Saturday, September 17, 2005

Slay the Naysayers

Let’s face it. If you attempt almost anything in the writing life, you will hear the word “no.” Or you will receive the form rejection letters which politely say, “No, thank you.” Or maybe you haven’t even gathered any of those rejection slips because you have the voices in your head screaming, “No.”

It’s a battle to fight those internal demons which whisper, “You are never good enough. You can’t really do that sort of project.”

Many years ago, Multnomah Publishers brought out a colorful little book on creativity. I enjoyed reading the book (while I don’t remember any specifics) but I’ve never forgotten the title, It Won’t Fly, If You Don’t Try. See the truth in these words, you have to try—and in the publishing world—you have to try repeatedly in a given area for it to fly.

Our challenge is to overcome our fears and plunge into the water. Admittedly you have to learn the craft of writing. You have to understand the audience for your article or your book plus you have to learn the expectations of the editor (and meet those expectations). Each of these aspects are fundamental and something that someone can learn. If you don’t learn them, you will be doomed to not receiving a hearing from the editor.

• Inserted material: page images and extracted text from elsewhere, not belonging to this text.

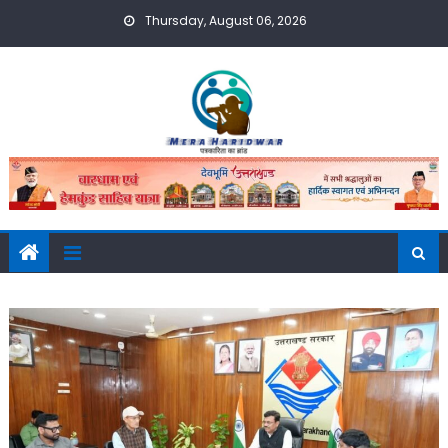
Skip
Thursday, August 06, 2026
to
content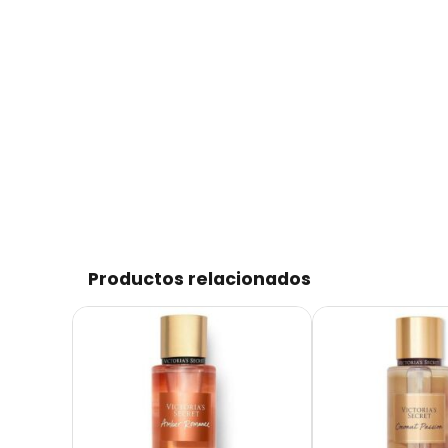
Productos relacionados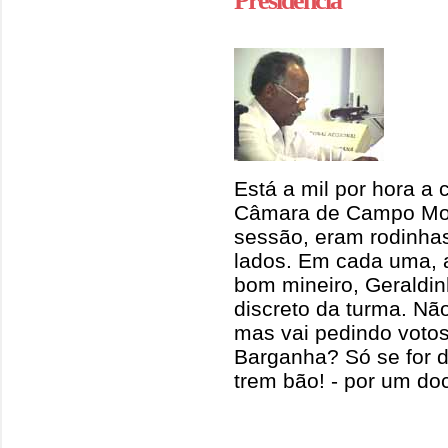
Presidência
Está a mil por hora a
Câmara de Campo Mour
sessão, eram rodinhas
lados. Em cada uma, 
bom mineiro, Gerald
discreto da turma. Nã
mas vai pedindo voto
Barganha? Só se for d
trem bão! - por um doci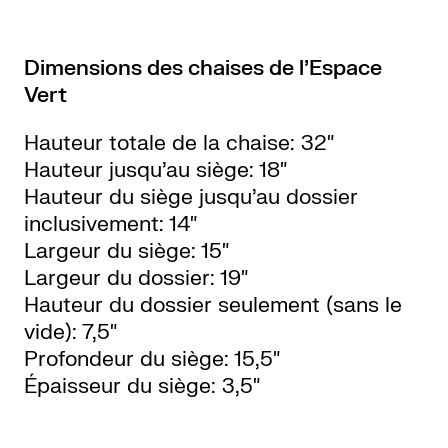
Dimensions des chaises de l’Espace
Vert
Hauteur totale de la chaise: 32″
Hauteur jusqu’au siège: 18″
Hauteur du siège jusqu’au dossier
inclusivement: 14″
Largeur du siège: 15″
Largeur du dossier: 19″
Hauteur du dossier seulement (sans le
vide): 7,5″
Profondeur du siège: 15,5″
Épaisseur du siège: 3,5″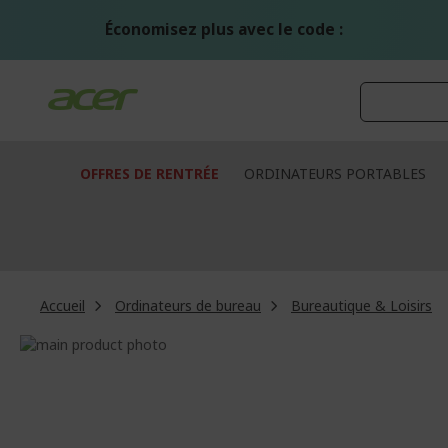
Aller
au
Économisez plus avec le code :
contenu
OFFRES DE RENTRÉE
ORDINATEURS PORTABLES
Accueil
Ordinateurs de bureau
Bureautique & Loisirs
Passer
à
Passer
la
au
fin
début
de
de
la
la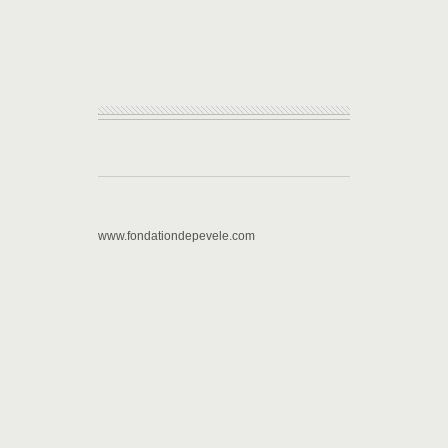
www.fondationdepevele.com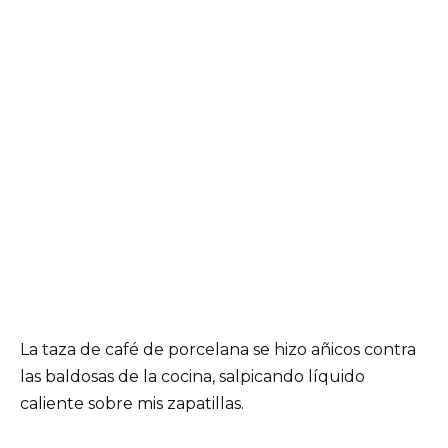
La taza de café de porcelana se hizo añicos contra
las baldosas de la cocina, salpicando líquido
caliente sobre mis zapatillas.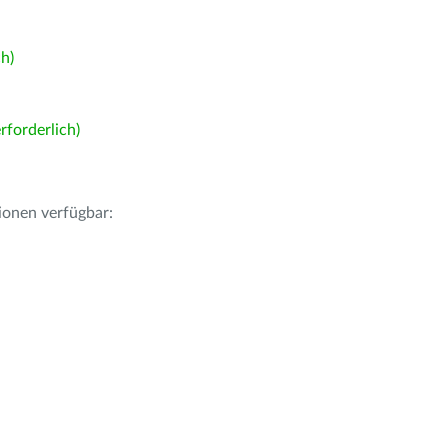
h)
forderlich)
ionen verfügbar: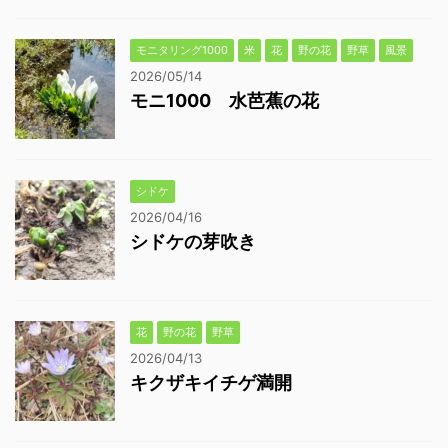
モニタリング1000
米
花
野の花
野草
風景
2026/05/14
モニ1000 水芭蕉の花
シドケ
2026/04/16
シドケの芽吹き
花
野の花
野草
2026/04/13
キクザキイチゲ満開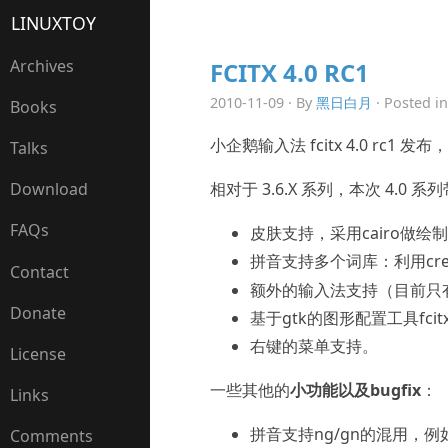
LINUXTOY
Archives
FCITX 4.0 RC1
2010-11-09 · By
黑日白月
· Posted i
Books
小企鹅输入法 fcitx 4.0 rc1 发
Talks
相对于 3.6.X 系列，本次 4.0 
Download
FAQs
皮肤支持，采用cairo做绘
拼音支持多个词库：利用cre
Contact
额外的输入法支持（目前只有fci
Donate
基于gtk的图形配置工具fcitx
右键的菜单支持。
License
一些其他的
小功能以及bugfix
：
Links
拼音支持ng/gn的混用，例如
Comments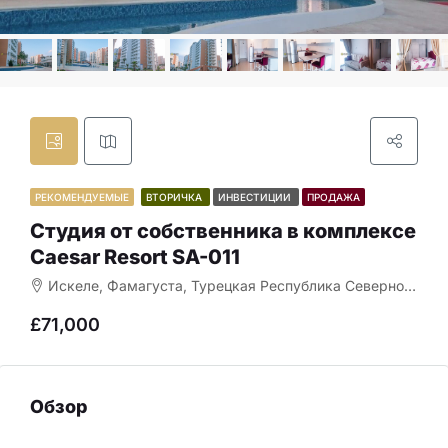
РЕКОМЕНДУЕМЫЕ
ВТОРИЧКА
ИНВЕСТИЦИИ
ПРОДАЖА
Студия от собственника в комплексе
Caesar Resort SA-011
Искеле, Фамагуста, Турецкая Республика Северного Кипра, 99850, Кипр
£71,000
Обзор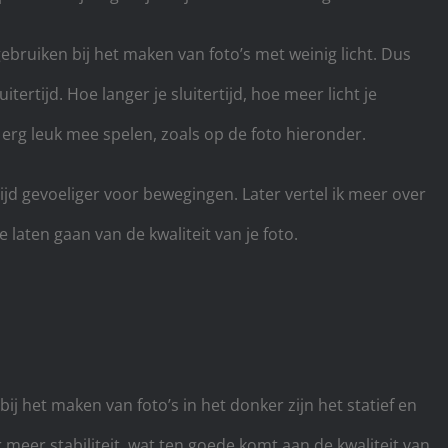
gebruiken bij het maken van foto’s met weinig licht. Dus
tertijd. Hoe langer je sluitertijd, hoe meer licht je
e erg leuk mee spelen, zoals op de foto hieronder.
tijd gevoeliger voor bewegingen. Later vertel ik meer over
 laten gaan van de kwaliteit van je foto.
ij het maken van foto’s in het donker zijn het statief en
or meer stabiliteit, wat ten goede komt aan de kwaliteit van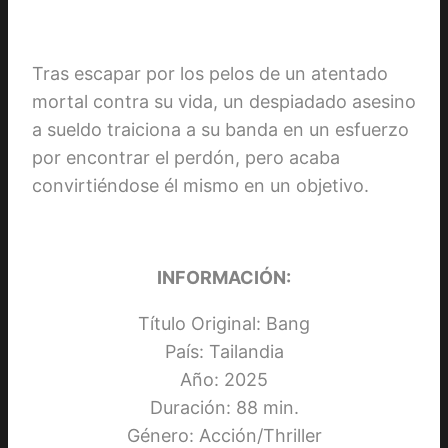
Tras escapar por los pelos de un atentado
mortal contra su vida, un despiadado asesino
a sueldo traiciona a su banda en un esfuerzo
por encontrar el perdón, pero acaba
convirtiéndose él mismo en un objetivo.
INFORMACIÓN:
Título Original: Bang
País: Tailandia
Año: 2025
Duración: 88 min.
Género: Acción/Thriller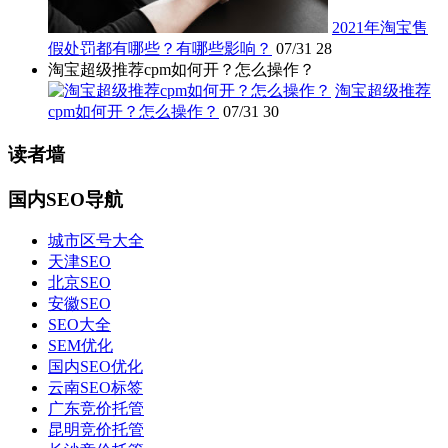
2021年淘宝售
假处罚都有哪些？有哪些影响？
07/31
28
淘宝超级推荐cpm如何开？怎么操作？
淘宝超级推荐
cpm如何开？怎么操作？
07/31
30
读者墙
国内SEO导航
城市区号大全
天津SEO
北京SEO
安徽SEO
SEO大全
SEM优化
国内SEO优化
云南SEO标签
广东竞价托管
昆明竞价托管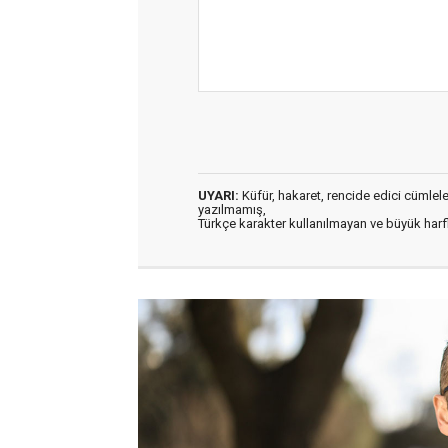
UYARI:
Küfür, hakaret, rencide edici cümleler 
yazılmamış,
Türkçe karakter kullanılmayan ve büyük har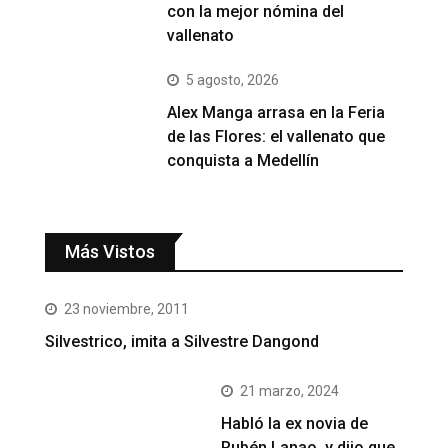
con la mejor nómina del
vallenato
5 agosto, 2026
Alex Manga arrasa en la Feria
de las Flores: el vallenato que
conquista a Medellín
Más Vistos
23 noviembre, 2011
Silvestrico, imita a Silvestre Dangond
21 marzo, 2024
Habló la ex novia de
Rubén Lanao, y dijo que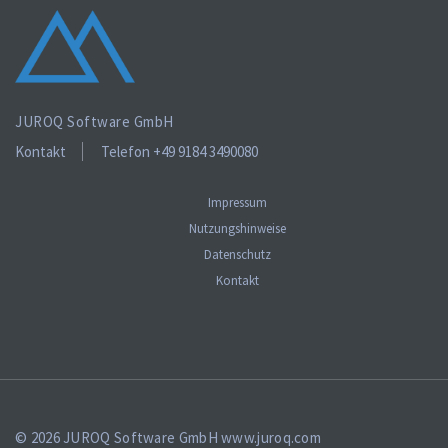
JUROQ Software GmbH
Kontakt
Telefon +49 9184 3490080
Impressum
Nutzungshinweise
Datenschutz
Kontakt
© 2026 JUROQ Software GmbH
www.juroq.com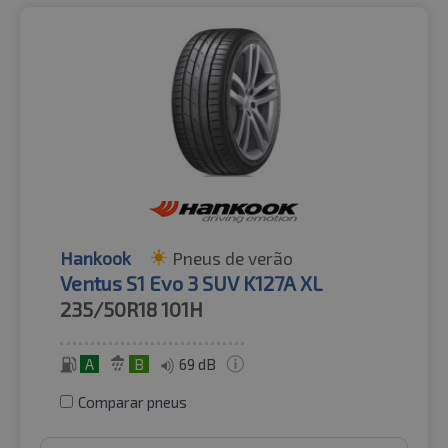
Hankook
Pneus de verão
Ventus S1 Evo 3 SUV K127A XL
235/50R18
101H
A
B
69 dB
Comparar pneus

What are you dreaming about getting into print? Are you putting the effort into learning how that particular portion of the marketplace works? For example, if you are writing a novel and have never been published, then you will need to write your entire manuscript—before you send a query into the editor. It’s a basic expectation for first-time novelists that you will have to learn about—then meet. If it’s nonfiction, then you can learn the skills to write a dynamic sample chapter and a complete book proposal, then propose or float your idea with the various publishing houses or a literary agent. If it’s a magazine article, you have to learn about the publication. Some publications prefer to receive complete manuscripts while others will only read query letters. Then you have to learn how to write a terrific query letter for your idea to receive a hearing. It’s something you can do—learn the procedure—then follow the procedure.

The first hurdle is squashing the fear inside you and trying. Learn what it is that you need to get there—then make a plan and do it. I know I make it sound easy but there is a way to slay the naysayers. An old Chinese proverb says, “The journey of a lifetime begins with a single step.”